Bangladesh’s central bank has sued a Philippine bank over a massive cyber heist, claiming Rizal Commercial Banking Corp. facilitated the $101 million theft and the laundering of stolen funds through casinos in the Philippines.
Bangladesh Bank said in a lawsuit filed in New York that Rizal employees conspired with the North Korean hackers who made fraudulent transfers from Bangladesh Bank’s account at the Federal Reserve Bank of New York in February 2016 after breaking into its computer network.

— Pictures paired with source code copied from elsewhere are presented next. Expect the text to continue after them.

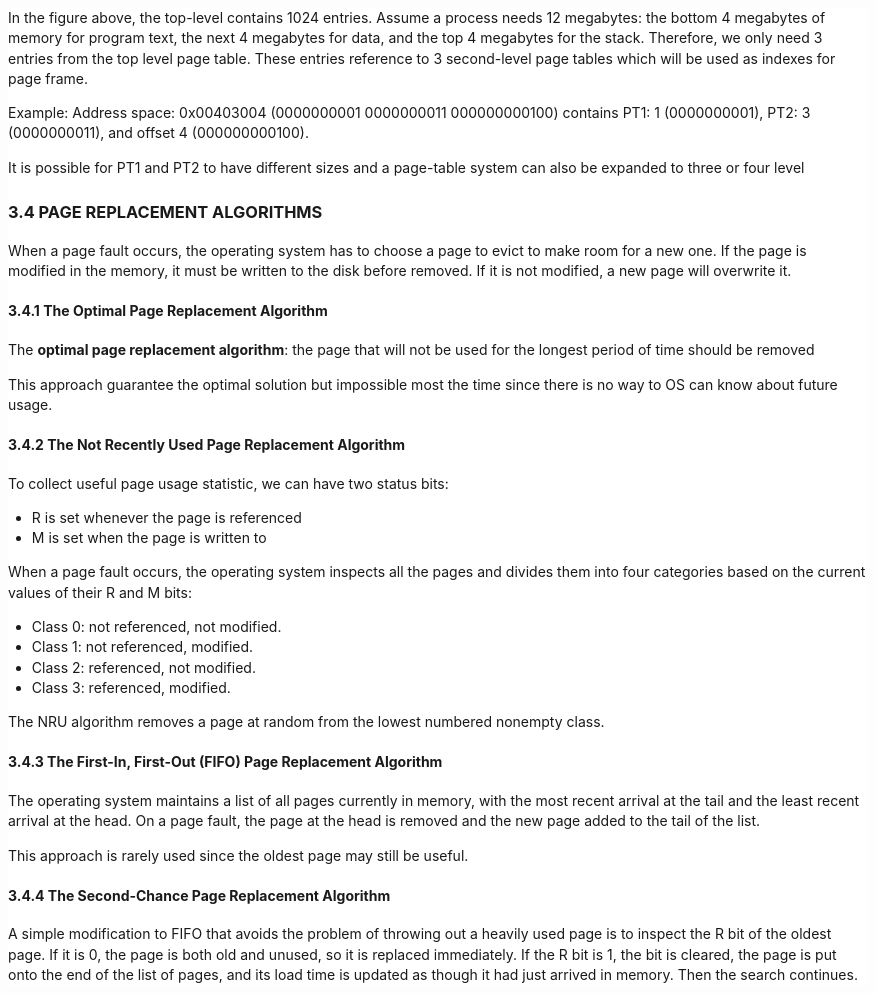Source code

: In the figure above, the top-level contains 1024 entries. Assume a process needs 12 megabytes: the bottom
4 megabytes of memory for program text, the next 4 megabytes for data, and the top 4 megabytes for the stack. Therefore, we only need 3 entries from the top level page table. These entries reference to 3 second-level page tables which will be used as indexes for page frame. 

Example: Address space: 0x00403004 (0000000001 0000000011 000000000100) contains PT1: 1 (0000000001), PT2: 3 (0000000011), and offset 4 (000000000100).

It is possible for PT1 and PT2 to have different sizes and a page-table system can also be expanded to three or four level

### 3.4 PAGE REPLACEMENT ALGORITHMS

When a page fault occurs, the operating system has to choose a page to evict to make room for a new one. If the page is modified in the memory, it must be written to the disk before removed. If it is not modified, a new page will overwrite it.

#### 3.4.1 The Optimal Page Replacement Algorithm

The **optimal page replacement algorithm**: the page that will not be used for the longest period of time should be removed

This approach guarantee the optimal solution but impossible most the time since there is no way to OS can know about future usage.

#### 3.4.2 The Not Recently Used Page Replacement Algorithm

To collect useful page usage statistic, we can have two status bits:
* R is set whenever the page is referenced
* M is set when the page is written to

When a page fault occurs, the operating system inspects all the pages and divides them into four categories based on the current values of their R and M bits:
* Class 0: not referenced, not modified.
* Class 1: not referenced, modified.
* Class 2: referenced, not modified.
* Class 3: referenced, modified.

The NRU algorithm removes a page at random from the lowest numbered nonempty class.

#### 3.4.3 The First-In, First-Out (FIFO) Page Replacement Algorithm

The operating system maintains a list of all pages currently in memory, with the most recent arrival at the tail and the least recent arrival at the head. On a page fault, the page at the head is removed and the new page added to the tail of the list. 

This approach is rarely used since the oldest page may still be useful.

#### 3.4.4 The Second-Chance Page Replacement Algorithm

A simple modification to FIFO that avoids the problem of throwing out a heavily used page is to inspect the R bit of the oldest page. If it is 0, the page is both old and unused, so it is replaced immediately. If the R bit is 1, the bit is cleared, the page is put onto the end of the list of pages, and its load time is updated as though it had just arrived in memory. Then the search continues.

Rizal “established and allowed the use of the numerous bank accounts necessary to the laundering and theft of the funds,” serving as the critical “bridge” between the New York Fed account and the Philippine casinos where stolen funds were laundered, the complaint said.
According to the suit, the “massive, multi-level conspiracy to carry out one of the largest bank heists in modern history” involved “multiple individuals up to the highest levels of RCBC.”
An attorney for RCBC said the suit was “nothing more than a political stunt” through which the Bangladesh bank was trying to shift the blame for its information security failings. Investigators have said the hackers broke into the bank’s computers and took control of credentials that were used to log into the SWIFT payment platform.
But the New York Fed said in a statement that it was “aligned in the pursuit of recovering the funds and directing litigation against those who were complicit in or benefited from the fraud.”
In August 2016, the central bank of the Philippines hit RCBC with a record fine of 1 billion pesos — at the time, equivalent to $21.3 million — after conducting its own investigation of the heist.
Bangladesh Bank said RCBC’s correspondent bank accounts in New York received the fraudulent transfers from the New York Fed via the Fed’s Fedwire system. From there, the money was quickly moved to “fictitious U.S. dollar accounts in the Philippines, which RCBC [had] created nearly a year earlier to receive the stolen funds from New York,” the suit said.
According to Bangladesh Bank, senior RCBC personnel had “full authority and control” over the fictitious accounts.